「がんは『襲われて』『闘うもの』ではない」 竹田圭吾さんが遺稿で伝えたこと

    今年1月に膵臓がんで亡くなった竹田圭吾さんの遺稿が発表された

    竹田さんの遺稿

    今年1月、膵臓がんのため51歳で亡くなったジャーナリスト、竹田圭吾さんの遺稿が2月10日発売の「文藝春秋」に掲載された。遺稿は未完のまま、3ページ分が掲載された。

    タイトルは「がんになってよかった100のこと」。編集部によると、書籍化を前提に、竹田さんが提案したタイトルだった。生前の竹田さんの姿勢を象徴するように「がん患者にありがちなスピリチュアルっぽい本、やたらポジティブシンキングな本とは正反対の、もっとシニカルで客観的でフラットな」本にしたかったという。
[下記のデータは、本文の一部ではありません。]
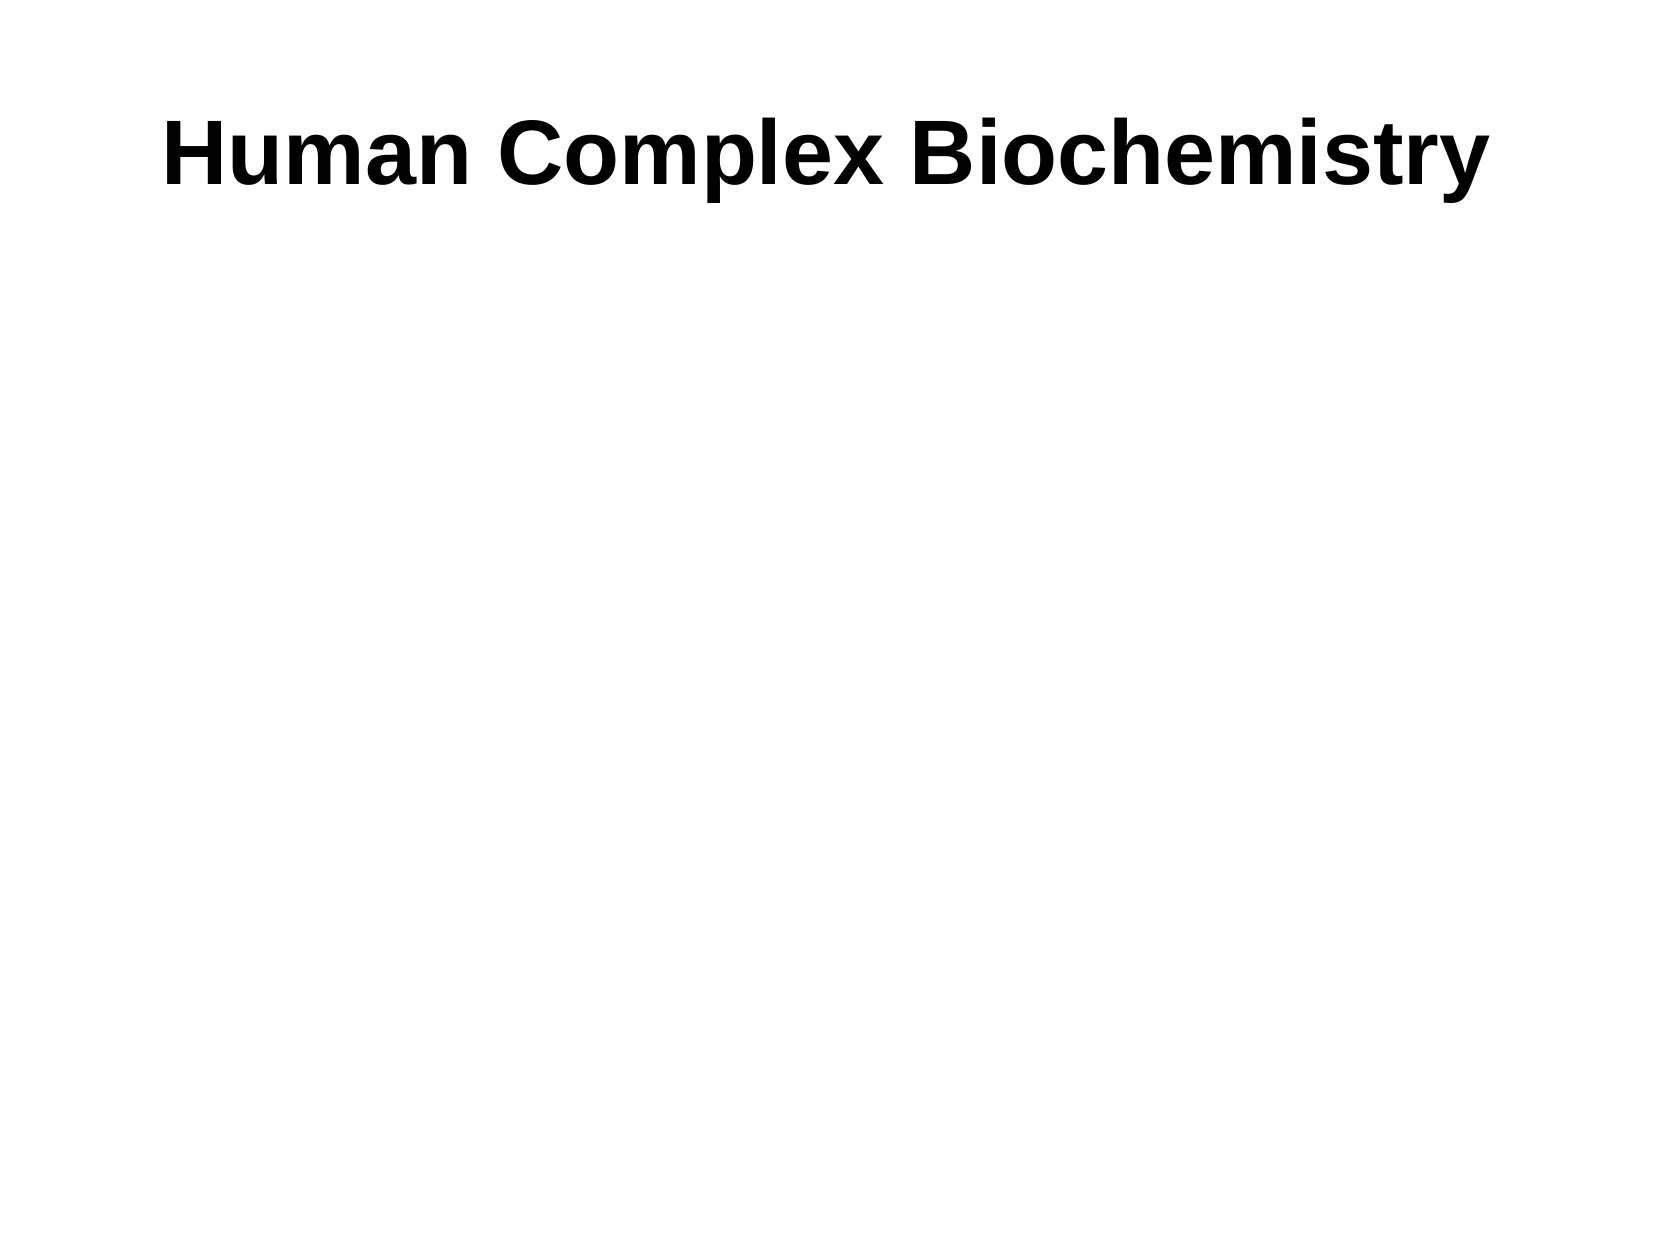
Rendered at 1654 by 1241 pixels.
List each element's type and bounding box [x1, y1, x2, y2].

subtitle [82, 0, 1571, 1241]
    ラジオのお仕事はかつら無しダヨ なし汁ブシャーッ

    未完に終わった遺稿のなかにはこんな言葉が並ぶ。

    がんが進行しても「人生終わりというわけでないと。ちょっと種類の違う人生が続くだけのことなんですね。僕も今、頭、カツラなんですけど仕事続けられてますし、がんというのは必ずしも『襲われて』『闘う』ものではないと思う」。

    ニュースメディアに対し、常に鋭い批評をしてきた竹田さんらしく「闘病生活」や「無念の死」といった部分をフォーカスするメディアの取り上げ方を批判する。

    「マスコミとネットの中で紡がれるストーリーは、少なくとも僕にとっては偽物でしかない。がん患者は、必ずしも『闘病』するわけでもないし、するべきでもない」

    同誌には未完の遺稿のほか、竹田さんの妻・裕子さんのインタビュー、亡くなる直前に親子4人で行ったニューオリンズ旅行の編集部による記録も掲載されている。